(Extrait fourni):
<<<<

Nous avons publié le 15 avril le premier volet de notre reportage sur cette mobilisation pour sauver Asia Bibi: le mari d’Asi Bibi et ne de leurs filles, ainsi qu’un des avocats, ont participé à l’audience générale du pape François, place Saint-Pierre.

Ashiq Masih, une de ses filles, Eisham Ashiq, ainsi que l’avocat, Joseph Nadeem, sont venus plaider la cause d’Asi Bibi à Rome espérant, grâce à une tournée européenne qui le conduira, après Paris également à Madrid et à Berlin, mobiliser l’opinion publique européenne et le Parlement européen.

Pour Paola Binetti, sénatrice et maintenant députée, une des chevilles ouvrières de la rencontre, c’est une « mobilisation transversale » indépendamment des couleurs politiques.

Plus de temps à perdre

Le sénateur Salvatore Di Maggio souligne que ce n’est pas seulement une question de religion, mais de liberté et il en appelle à une prise de position de tout le Parlement et des Institutions : « Il est temps d’agir et de secouer l’indifférence ! », dit-il. Il dénonce comme « surréaliste » cette condamnation à mort partie d’un « verre d’eau ».

Pour lui, la question n’est pas simplement religieuse, ce qui est en jeu c’est la « civilisation », ce qui doit susciter un « engagement » de la communauté nationale italienne, et du gouvernement italien et de la communauté internationale, spécialement en Europe : « L’Europe ne peut échapper à cet engagement », spécialement quand il n’y a plus de liberté et qu’une vie est en danger. Il rappelle ceux qui sont mort pour avoir défendu Asia Bibi publiquement.

Pour le sénateur italien « il n’y a plus de temps à perdre » : le Parlement doit se sentir interpellé.

Le Sous-Secrétaire italien à la Défense le général Domenico Rossi était promoteur de l’initiative ainsi que le sénateur Mario Mauro qui a adressé un message vidéo aux participants de la rencontre.

Pour lui, la démocratie est en jeu : « Quand il n’y a pas de liberté de religion, il n’y a pas de démocratie ni les autres libertés. La liberté religieuse qualifie notre politique. Ce n’est pas « plaider pour notre paroisse », mais pour la « coexistence humaine », sinon, on laisse la place au conflit et à la barbarie ».

Il s’agit de « combattre la barbarie » et pour cela de « prévenir les conflits ».

Il déplore aussi la notion de « crime de blasphème » et il invoque le recours à la « raison » pour « construire un monde meilleur ».

Les pressions économiques nécessaires

Pour le député Rocco Buttiglione, « quand la liberté est piétinée de façon brutale, ce qui est en question c’est la dignité de chacun ». Il déplore que les chrétiens d’Occident se soient montrés « peu solidaires » et il invite à « reconnaître notre manquement » : « On ne peut pas accepter cette barbarie de notre époque ! »

>>>>

(Consignes):
1. Recopiez fidèlement le passage de l'extrait sur Asia Bibi qui commence par « Le Sous-Secrétaire italien » et se poursuit jusqu'à « de la rencontre. ».
2. Donnez tous les sénateurs ou députés nommés dans l'extrait sur Asia Bibi.
3. Selon l'extrait sur Asia Bibi, par quel adjectif le sénateur Salvatore Di Maggio qualifie-t-il la condamnation à mort ?
Les enregistrements n'ont aucun lien avec l'extrait sur Asia Bibi.

(Liste des enregistrements):
<<<<

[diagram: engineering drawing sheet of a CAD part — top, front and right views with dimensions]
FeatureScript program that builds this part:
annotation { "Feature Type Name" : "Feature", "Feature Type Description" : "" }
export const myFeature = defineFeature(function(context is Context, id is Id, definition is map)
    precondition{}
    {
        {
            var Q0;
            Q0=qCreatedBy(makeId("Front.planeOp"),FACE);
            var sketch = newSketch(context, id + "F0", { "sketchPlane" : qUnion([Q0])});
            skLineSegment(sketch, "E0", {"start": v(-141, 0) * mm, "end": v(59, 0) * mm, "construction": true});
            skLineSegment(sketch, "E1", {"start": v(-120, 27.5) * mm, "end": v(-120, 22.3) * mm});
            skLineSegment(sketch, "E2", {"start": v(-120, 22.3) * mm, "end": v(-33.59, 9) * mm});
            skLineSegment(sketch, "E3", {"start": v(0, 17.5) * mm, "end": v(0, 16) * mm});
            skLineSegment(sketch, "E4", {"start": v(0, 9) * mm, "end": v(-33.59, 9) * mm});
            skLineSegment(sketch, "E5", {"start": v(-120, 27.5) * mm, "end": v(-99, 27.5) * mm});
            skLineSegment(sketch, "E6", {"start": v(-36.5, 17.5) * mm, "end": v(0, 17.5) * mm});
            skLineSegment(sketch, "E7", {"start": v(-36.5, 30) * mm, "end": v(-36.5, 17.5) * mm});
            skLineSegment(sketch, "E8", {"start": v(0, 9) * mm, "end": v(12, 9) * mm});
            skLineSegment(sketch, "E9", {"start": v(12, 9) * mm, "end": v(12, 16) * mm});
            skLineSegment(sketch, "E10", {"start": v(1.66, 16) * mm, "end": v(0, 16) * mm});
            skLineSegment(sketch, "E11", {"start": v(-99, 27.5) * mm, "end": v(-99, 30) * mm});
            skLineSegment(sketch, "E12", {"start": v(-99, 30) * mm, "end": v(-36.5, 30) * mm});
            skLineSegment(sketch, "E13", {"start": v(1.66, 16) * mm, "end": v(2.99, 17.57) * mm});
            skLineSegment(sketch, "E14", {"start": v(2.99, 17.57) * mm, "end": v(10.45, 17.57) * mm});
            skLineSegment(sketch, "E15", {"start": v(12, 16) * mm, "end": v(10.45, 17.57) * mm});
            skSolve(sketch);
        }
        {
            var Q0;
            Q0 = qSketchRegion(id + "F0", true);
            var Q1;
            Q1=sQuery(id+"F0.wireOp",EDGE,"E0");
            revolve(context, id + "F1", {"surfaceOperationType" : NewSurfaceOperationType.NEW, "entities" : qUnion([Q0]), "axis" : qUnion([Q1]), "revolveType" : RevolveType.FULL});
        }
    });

>>>>

(Corrigés):
1.
Le Sous-Secrétaire italien à la Défense le général Domenico Rossi était promoteur de l’initiative ainsi que le sénateur Mario Mauro qui a adressé un message vidéo aux participants de la rencontre.

2. Paola Binetti, Salvatore Di Maggio, Mario Mauro, Rocco Buttiglione

3. Il la qualifie de « surréaliste ».